The \[10.6\] gm of a substance of molecular weight \[106\] was dissolved in \[100ml\]. \[10ml\] of this solution was pipetted out into a \[1000ml\] flask and made up to the mark with distilled water. The molarity of the resulting solution is:
A.\[1M\]
B.\[{10^{ - 2}}M\]
C.\[{10^{ - 3}}M\]
D.\[{10^{ - 4}}M\]

Answer 1

Hint: The molarity can be calculated from the number of moles and volume of solution in liters. Moles of solute can be calculated from weight and molar mass of a substance.
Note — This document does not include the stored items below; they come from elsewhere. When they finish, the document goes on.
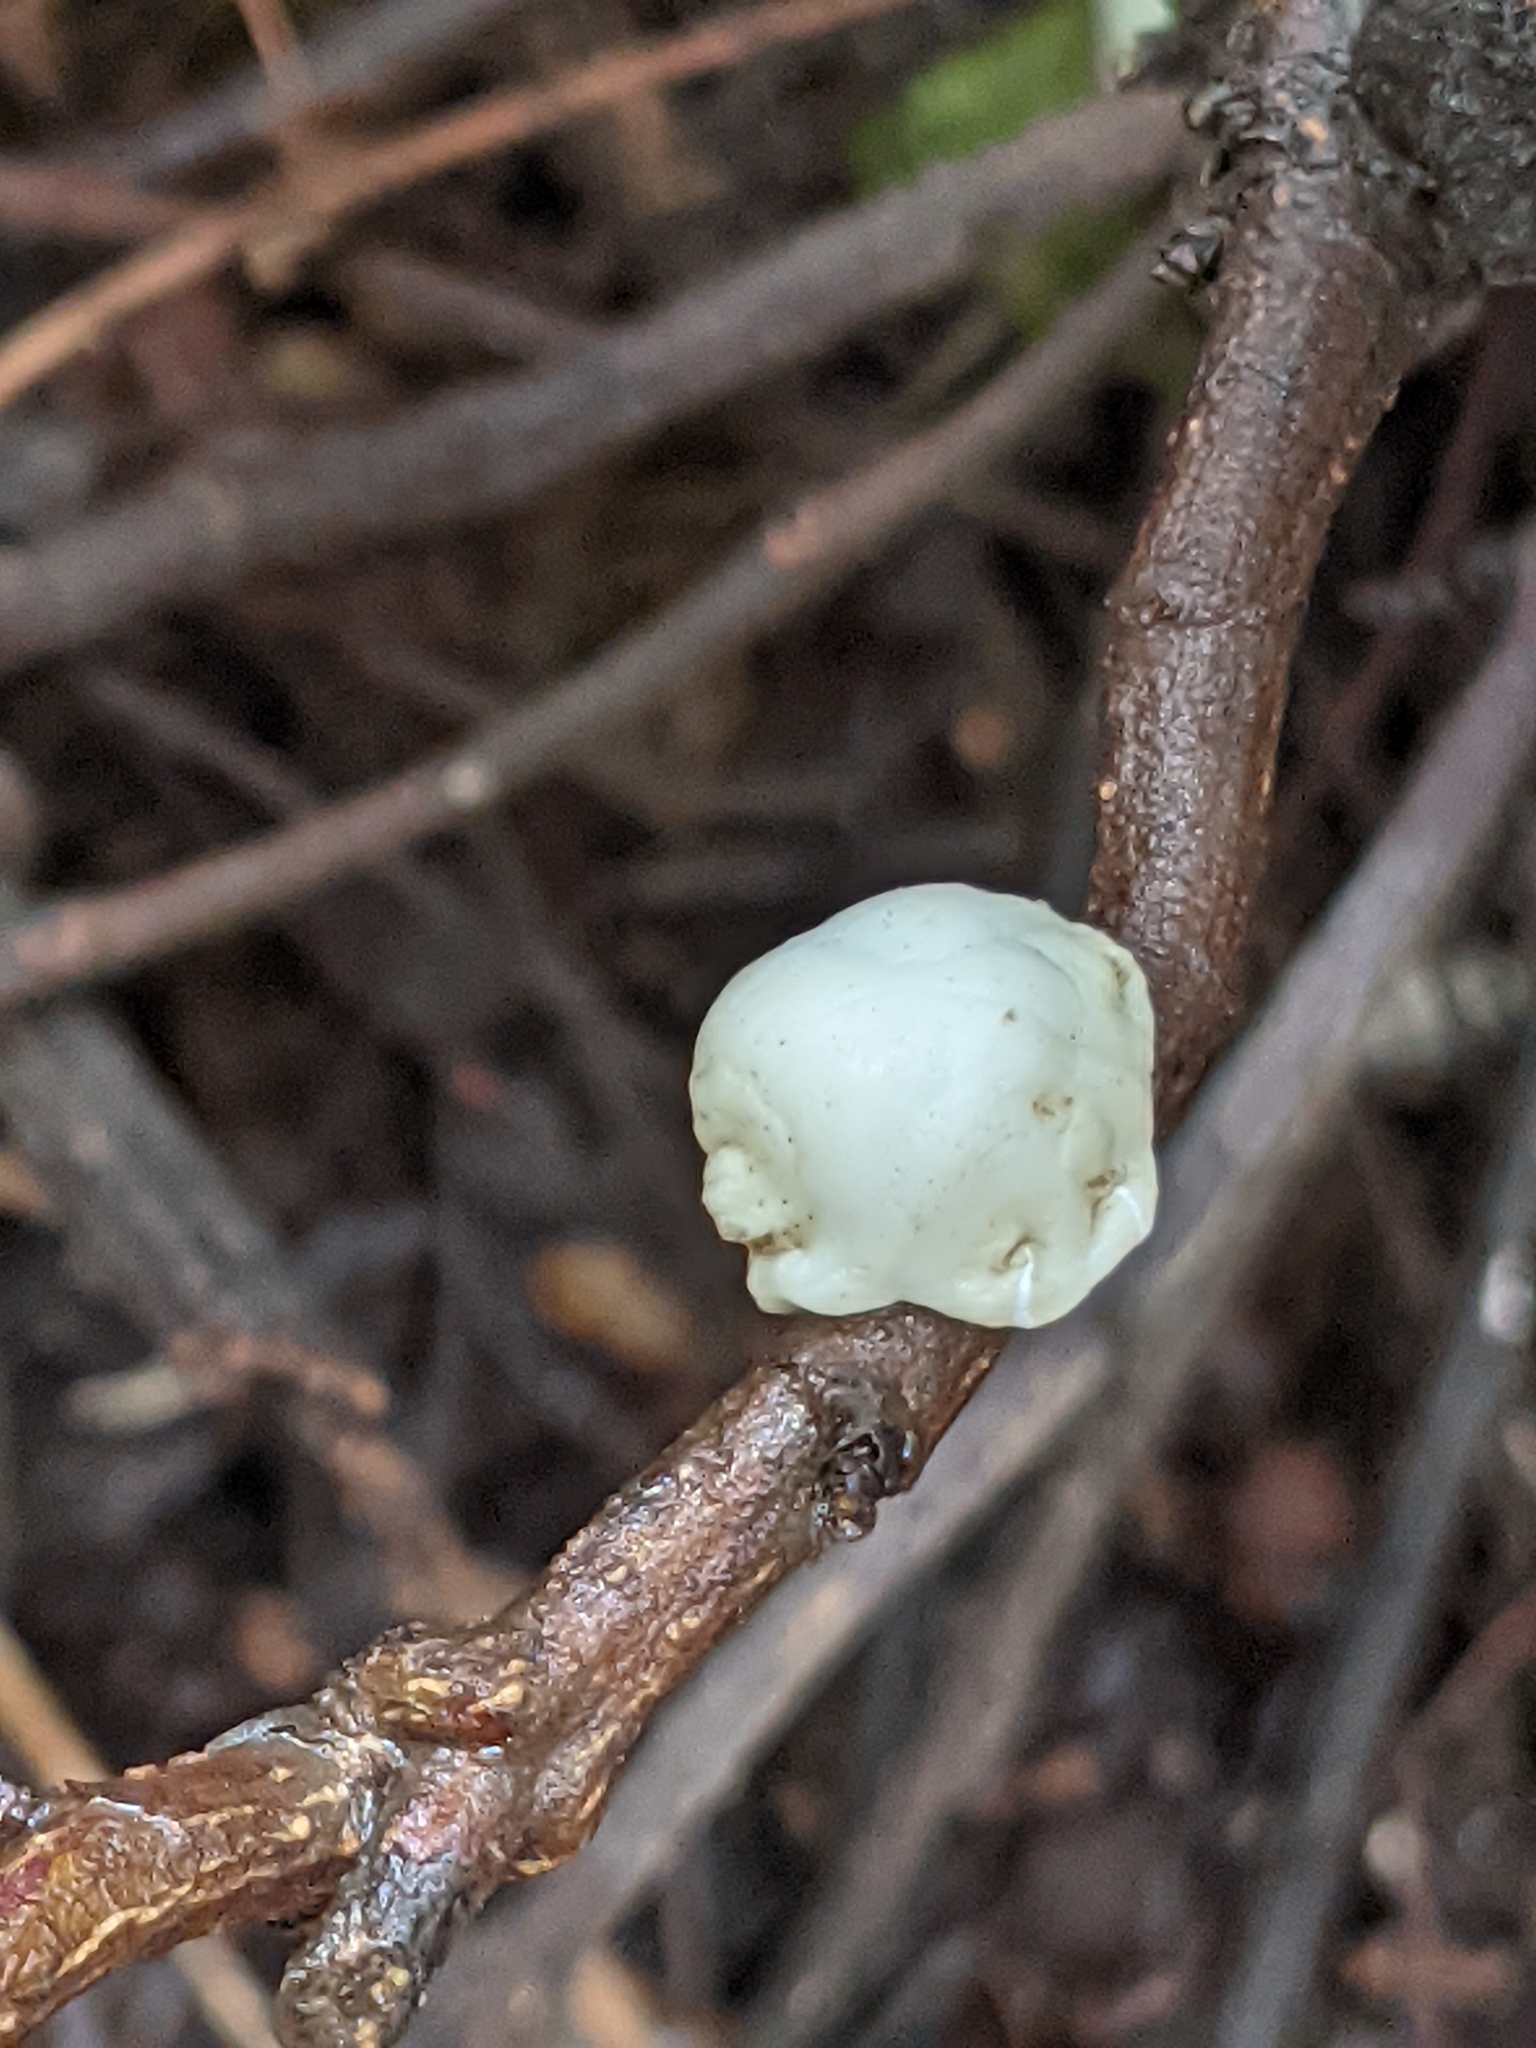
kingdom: Animalia
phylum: Arthropoda
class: Insecta
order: Hemiptera
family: Coccidae
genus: Ceroplastes
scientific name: Ceroplastes sinensis
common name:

The volume and molarity have the relation and the molarity can be calculated by substituting the volume in that formula.

Formula used:
\[{M_1}{V_1} = {M_2}{V_2}\]
\[{M_1}\] is the initial molarity
\[{V_1}\] is the initial volume
\[{M_2}\] is the final molarity
\[{V_2}\] is the final volume

Complete answer:
Molarity is also known as molar concentration. Given that the \[10.6\] gm of a substance of molecular weight \[106\] was dissolved in \[100ml\].
Molarity will be obtained by dividing weight by molar mass and volume of solution in litres. Its volume is in millilitres molarity should multiply with \[1000\] .
By substituting the values, will get
Thus, molarity will be \[\dfrac{{10.6}}{{106}} \times \dfrac{{1000}}{{100}} = 1M\]
The initial molarity \[{M_1}\] is \[1M\]
Initial volume \[{V_1}\] is \[10ml\]
The final volume \[{V_2}\] is \[1000ml\]
By substituting the values in the formula, will get the value of final molarity.
\[{M_2} = \dfrac{{1 \times 10}}{{1000}} = {10^{ - 2}}M\]
Thus, the final molarity is \[{10^{ - 2}}M\]. Therefore, Option (B) is the correct option.

Note:
While calculating the molarity, the volume of solution must be in litres. If the volume of solution is not in litres it should multiply with the value of \[1000\] as molarity is defined as the number of moles of solute dissolved in volume of solution in litres.